## PROBLEM TO WORK ON
Give, as a bare number, the count of lines below that contain "Engineering".

[AVAILABLE DATA]

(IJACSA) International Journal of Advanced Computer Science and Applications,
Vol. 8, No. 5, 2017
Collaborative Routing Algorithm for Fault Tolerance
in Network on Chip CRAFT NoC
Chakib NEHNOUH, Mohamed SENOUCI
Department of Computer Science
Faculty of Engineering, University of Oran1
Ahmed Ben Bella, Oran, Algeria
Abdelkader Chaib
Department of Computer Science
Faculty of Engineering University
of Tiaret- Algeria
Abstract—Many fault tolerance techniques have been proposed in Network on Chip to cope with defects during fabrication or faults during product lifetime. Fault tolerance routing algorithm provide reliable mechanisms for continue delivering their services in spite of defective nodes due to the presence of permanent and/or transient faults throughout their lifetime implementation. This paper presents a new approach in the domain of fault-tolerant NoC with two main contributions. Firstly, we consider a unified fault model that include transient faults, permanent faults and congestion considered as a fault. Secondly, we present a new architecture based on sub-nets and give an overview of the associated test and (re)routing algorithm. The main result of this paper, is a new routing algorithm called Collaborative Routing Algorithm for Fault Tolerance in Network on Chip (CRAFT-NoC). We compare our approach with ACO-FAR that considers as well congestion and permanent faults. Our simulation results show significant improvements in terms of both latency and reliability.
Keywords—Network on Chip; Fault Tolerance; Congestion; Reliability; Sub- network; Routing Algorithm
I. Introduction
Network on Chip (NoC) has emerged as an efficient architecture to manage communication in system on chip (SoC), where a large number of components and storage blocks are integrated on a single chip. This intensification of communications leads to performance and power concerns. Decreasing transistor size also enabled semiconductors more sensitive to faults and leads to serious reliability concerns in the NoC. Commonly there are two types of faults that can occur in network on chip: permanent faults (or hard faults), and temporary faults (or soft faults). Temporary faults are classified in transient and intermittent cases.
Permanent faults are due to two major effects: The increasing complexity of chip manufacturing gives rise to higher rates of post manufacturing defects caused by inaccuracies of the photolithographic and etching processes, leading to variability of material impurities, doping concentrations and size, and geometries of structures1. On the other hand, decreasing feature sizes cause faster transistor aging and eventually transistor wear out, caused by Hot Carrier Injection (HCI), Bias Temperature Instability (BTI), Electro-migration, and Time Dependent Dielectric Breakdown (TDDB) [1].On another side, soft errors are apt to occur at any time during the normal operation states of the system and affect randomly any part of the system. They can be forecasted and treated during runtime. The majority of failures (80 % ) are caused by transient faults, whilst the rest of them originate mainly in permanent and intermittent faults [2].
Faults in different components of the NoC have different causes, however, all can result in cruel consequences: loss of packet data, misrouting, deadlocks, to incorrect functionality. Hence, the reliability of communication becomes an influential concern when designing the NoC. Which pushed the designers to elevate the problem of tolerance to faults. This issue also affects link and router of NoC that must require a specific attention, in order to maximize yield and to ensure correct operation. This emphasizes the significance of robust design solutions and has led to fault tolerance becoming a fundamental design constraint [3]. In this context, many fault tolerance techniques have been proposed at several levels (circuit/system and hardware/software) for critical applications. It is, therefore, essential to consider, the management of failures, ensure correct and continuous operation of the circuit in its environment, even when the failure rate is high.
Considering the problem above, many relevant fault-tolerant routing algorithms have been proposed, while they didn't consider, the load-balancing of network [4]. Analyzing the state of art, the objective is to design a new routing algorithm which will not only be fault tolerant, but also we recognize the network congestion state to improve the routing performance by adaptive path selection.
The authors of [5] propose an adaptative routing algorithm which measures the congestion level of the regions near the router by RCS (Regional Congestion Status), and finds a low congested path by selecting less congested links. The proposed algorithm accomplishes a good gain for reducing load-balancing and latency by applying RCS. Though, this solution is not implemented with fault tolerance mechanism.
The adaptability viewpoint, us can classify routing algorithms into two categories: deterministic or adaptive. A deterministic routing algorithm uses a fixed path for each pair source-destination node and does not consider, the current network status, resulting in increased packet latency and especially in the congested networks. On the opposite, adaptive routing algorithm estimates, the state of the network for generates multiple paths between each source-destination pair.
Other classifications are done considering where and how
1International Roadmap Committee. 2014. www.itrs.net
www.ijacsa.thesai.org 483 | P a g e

[/AVAILABLE DATA]
[AVAILABLE DATA]

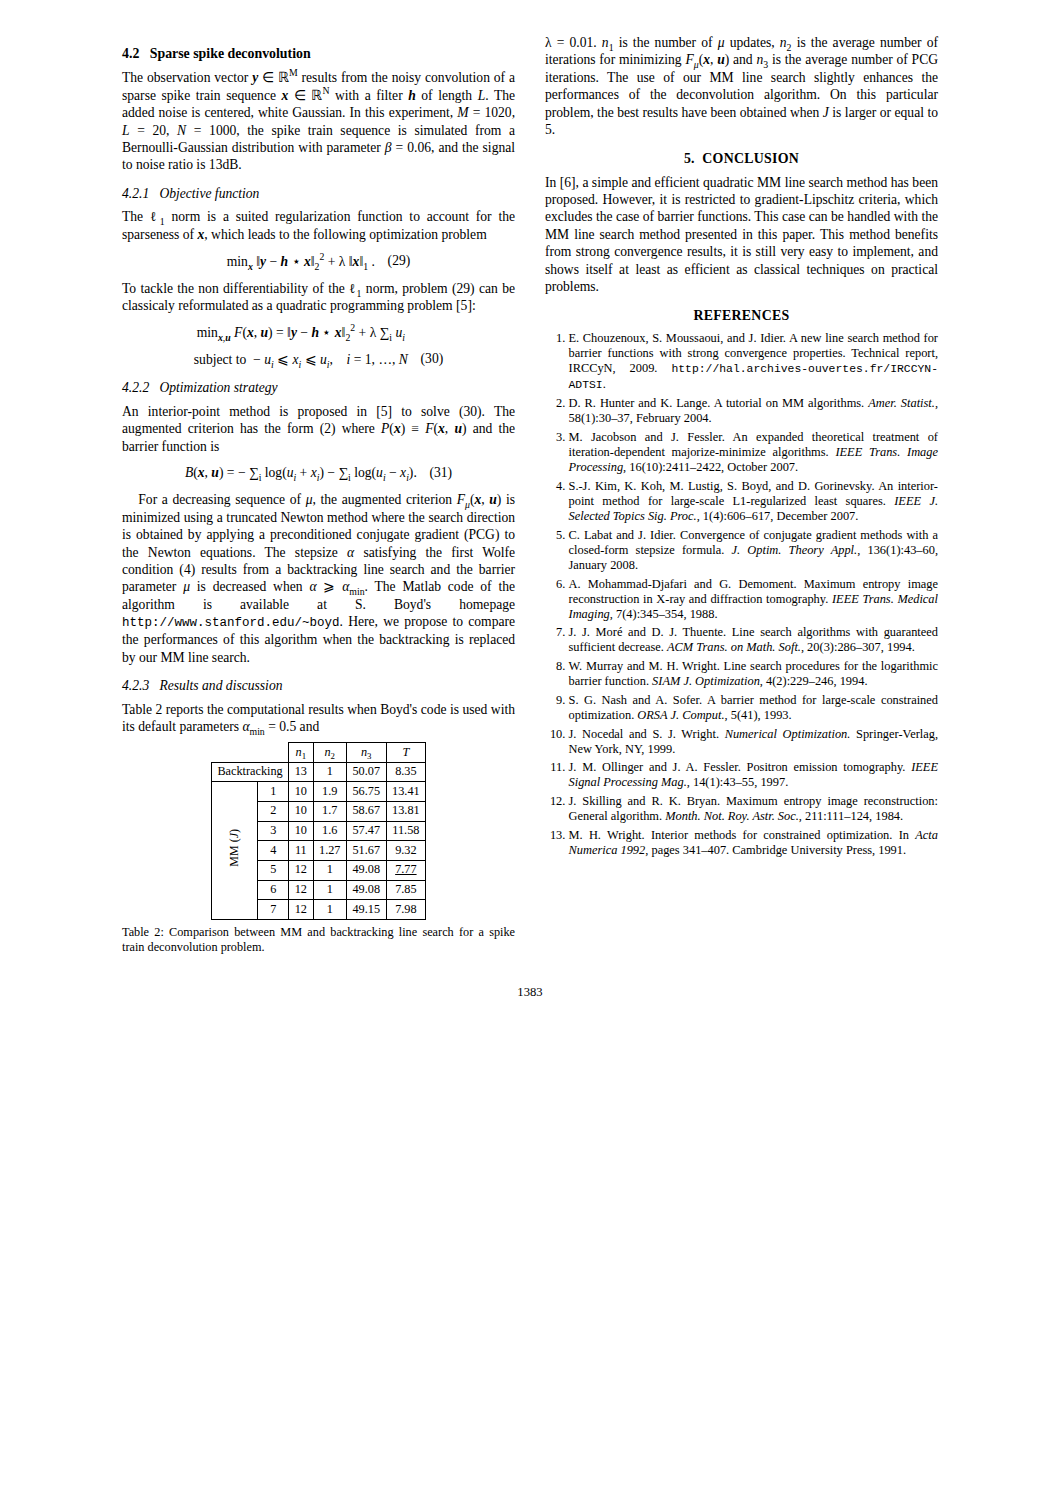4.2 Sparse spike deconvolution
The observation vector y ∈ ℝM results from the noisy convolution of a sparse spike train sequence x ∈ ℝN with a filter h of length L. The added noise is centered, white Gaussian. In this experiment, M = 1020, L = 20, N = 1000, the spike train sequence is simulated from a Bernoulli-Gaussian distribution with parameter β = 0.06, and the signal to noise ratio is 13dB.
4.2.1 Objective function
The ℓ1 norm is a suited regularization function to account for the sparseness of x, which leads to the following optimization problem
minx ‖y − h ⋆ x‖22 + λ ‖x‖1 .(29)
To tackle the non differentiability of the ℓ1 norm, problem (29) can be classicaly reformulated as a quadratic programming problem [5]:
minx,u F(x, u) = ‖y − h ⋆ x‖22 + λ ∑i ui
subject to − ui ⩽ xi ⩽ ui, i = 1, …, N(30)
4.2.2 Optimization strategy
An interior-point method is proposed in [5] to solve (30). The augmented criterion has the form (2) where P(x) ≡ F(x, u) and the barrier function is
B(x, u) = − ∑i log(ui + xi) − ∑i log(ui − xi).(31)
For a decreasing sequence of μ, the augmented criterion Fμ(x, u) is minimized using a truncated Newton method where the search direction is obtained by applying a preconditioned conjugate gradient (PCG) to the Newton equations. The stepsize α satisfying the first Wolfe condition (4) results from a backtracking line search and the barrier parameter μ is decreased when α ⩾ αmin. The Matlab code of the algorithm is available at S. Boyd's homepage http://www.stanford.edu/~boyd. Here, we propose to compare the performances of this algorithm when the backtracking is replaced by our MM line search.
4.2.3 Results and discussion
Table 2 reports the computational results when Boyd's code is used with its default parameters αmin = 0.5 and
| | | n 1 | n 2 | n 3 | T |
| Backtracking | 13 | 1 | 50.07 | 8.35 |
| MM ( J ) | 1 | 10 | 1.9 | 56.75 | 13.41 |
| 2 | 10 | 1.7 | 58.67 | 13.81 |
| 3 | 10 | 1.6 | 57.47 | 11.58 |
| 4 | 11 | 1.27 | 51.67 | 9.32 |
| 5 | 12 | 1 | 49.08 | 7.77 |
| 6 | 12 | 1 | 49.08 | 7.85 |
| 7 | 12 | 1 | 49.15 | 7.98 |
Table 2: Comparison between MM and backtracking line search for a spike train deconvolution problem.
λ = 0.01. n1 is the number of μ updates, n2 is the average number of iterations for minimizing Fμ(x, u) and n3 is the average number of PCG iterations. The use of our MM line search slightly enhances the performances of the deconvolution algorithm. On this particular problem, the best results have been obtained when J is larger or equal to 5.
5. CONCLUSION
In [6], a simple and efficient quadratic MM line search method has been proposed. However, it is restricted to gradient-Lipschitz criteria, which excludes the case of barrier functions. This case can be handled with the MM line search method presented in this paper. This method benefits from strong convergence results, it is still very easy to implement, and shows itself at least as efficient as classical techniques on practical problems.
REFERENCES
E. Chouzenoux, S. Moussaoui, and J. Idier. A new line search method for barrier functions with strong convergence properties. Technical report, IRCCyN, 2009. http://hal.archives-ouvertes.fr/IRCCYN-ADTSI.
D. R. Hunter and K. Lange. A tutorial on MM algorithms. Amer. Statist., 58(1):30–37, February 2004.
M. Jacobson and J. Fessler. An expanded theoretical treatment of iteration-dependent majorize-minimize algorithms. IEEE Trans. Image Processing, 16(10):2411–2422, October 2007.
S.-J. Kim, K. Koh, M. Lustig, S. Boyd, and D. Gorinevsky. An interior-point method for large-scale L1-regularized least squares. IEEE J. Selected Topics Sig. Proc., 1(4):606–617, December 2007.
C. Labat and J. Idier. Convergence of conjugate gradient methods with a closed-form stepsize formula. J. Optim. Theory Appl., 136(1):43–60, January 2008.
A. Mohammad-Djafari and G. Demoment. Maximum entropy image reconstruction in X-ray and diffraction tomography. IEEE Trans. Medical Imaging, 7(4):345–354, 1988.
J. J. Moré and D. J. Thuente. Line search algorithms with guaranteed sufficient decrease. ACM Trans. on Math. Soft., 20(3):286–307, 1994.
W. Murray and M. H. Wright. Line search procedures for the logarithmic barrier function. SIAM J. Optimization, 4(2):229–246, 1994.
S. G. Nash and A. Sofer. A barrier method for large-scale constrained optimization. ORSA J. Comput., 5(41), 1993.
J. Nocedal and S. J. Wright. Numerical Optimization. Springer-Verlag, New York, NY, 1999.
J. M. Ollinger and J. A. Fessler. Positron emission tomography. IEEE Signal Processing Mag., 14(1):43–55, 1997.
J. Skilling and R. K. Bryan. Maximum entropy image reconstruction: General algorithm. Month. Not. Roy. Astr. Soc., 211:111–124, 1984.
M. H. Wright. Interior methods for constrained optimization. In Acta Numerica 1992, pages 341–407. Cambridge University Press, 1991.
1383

[/AVAILABLE DATA]

## ANSWER BOX
2